- Full name: Svetlana Vasilyevna Luzanova
- Born: 29 June 1977 (age 49) Minsk
- Height: 166 cm (5 ft 5 in)

Gymnastics career
- Discipline: Rhythmic gymnastics
- Country represented: Belarus; (1995-?);
- Club: Goscomsport
- Head coach: Svetlana Luzanova
- Retired: yes
- Medal record
Representing Belarus
Rhythmic Gymnastics
World Championships
| Gold medal – first place | 1996 Budapest | 5 Hoops |
| Bronze medal – third place | 1995 Vienna | All-Around |
| Bronze medal – third place | 1995 Vienna | 5 Hoops |
| Bronze medal – third place | 1996 Budapest | All-Around |
| Bronze medal – third place | 1996 Budapest | 3 Balls + 2 Ribbons |

= Svetlana Louzanova =

Belarusian rhythmic gymnast

Svetlana Vasilyevna Luzanova (Russian: Святлана Васільеўна Лузанова; born 29 June 1977) is a Belarusian retired rhythmic gymnast and coach.

== Biography ==
In 1995 Luzanova competed at the European Championships in Prague, helping the Belarusian group achieve 4th place overall. In September the group won bronze in the All-Around and with 5 hoops at the World Championships in Vienna, thus earning a spot for the following year's Olympics.

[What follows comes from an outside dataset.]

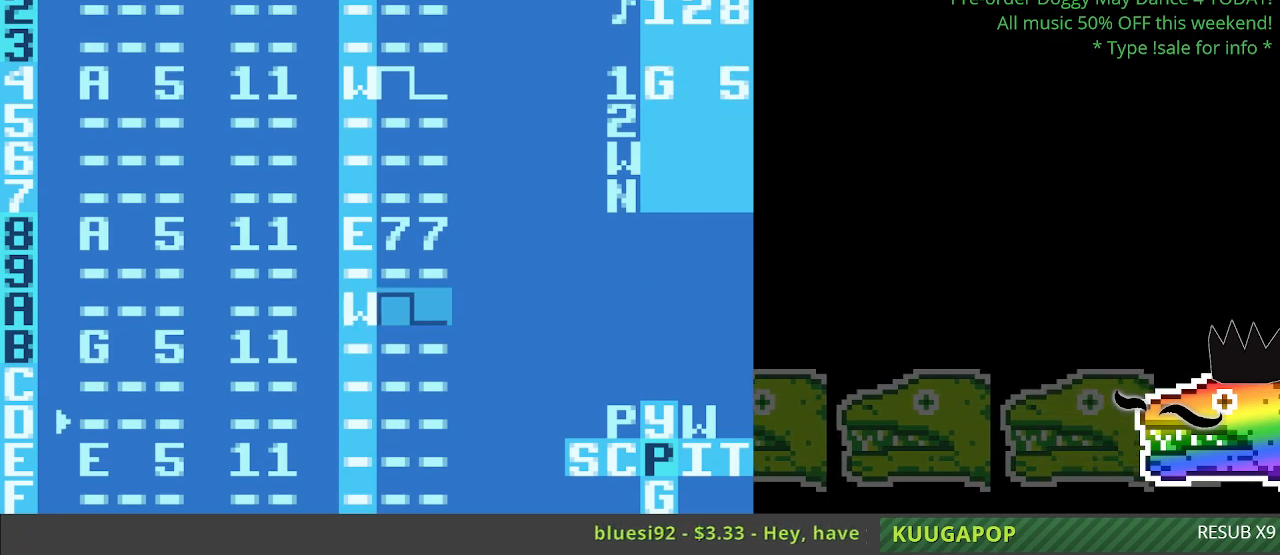
{"buttons": [], "events": []}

In June 1996 she took part in the World Championships in Budapest, winning bronze in the All-Around and with 3 balls & 2 ribbons as well as gold with 5 hoops. In August of that year she was selected for the Olympic Games in Atlanta along Natalia Boudilo, Olga Demskaia, Oxana Jdanovitch, Halina Malashenka and Alesia Pokhodina. There she was 4th in qualification, advancing to the final round, and finishing 6th in the final.

After her retirement she coached first in her native Belarus, then at the Maribor club in Slovenia where she is working as of 2023.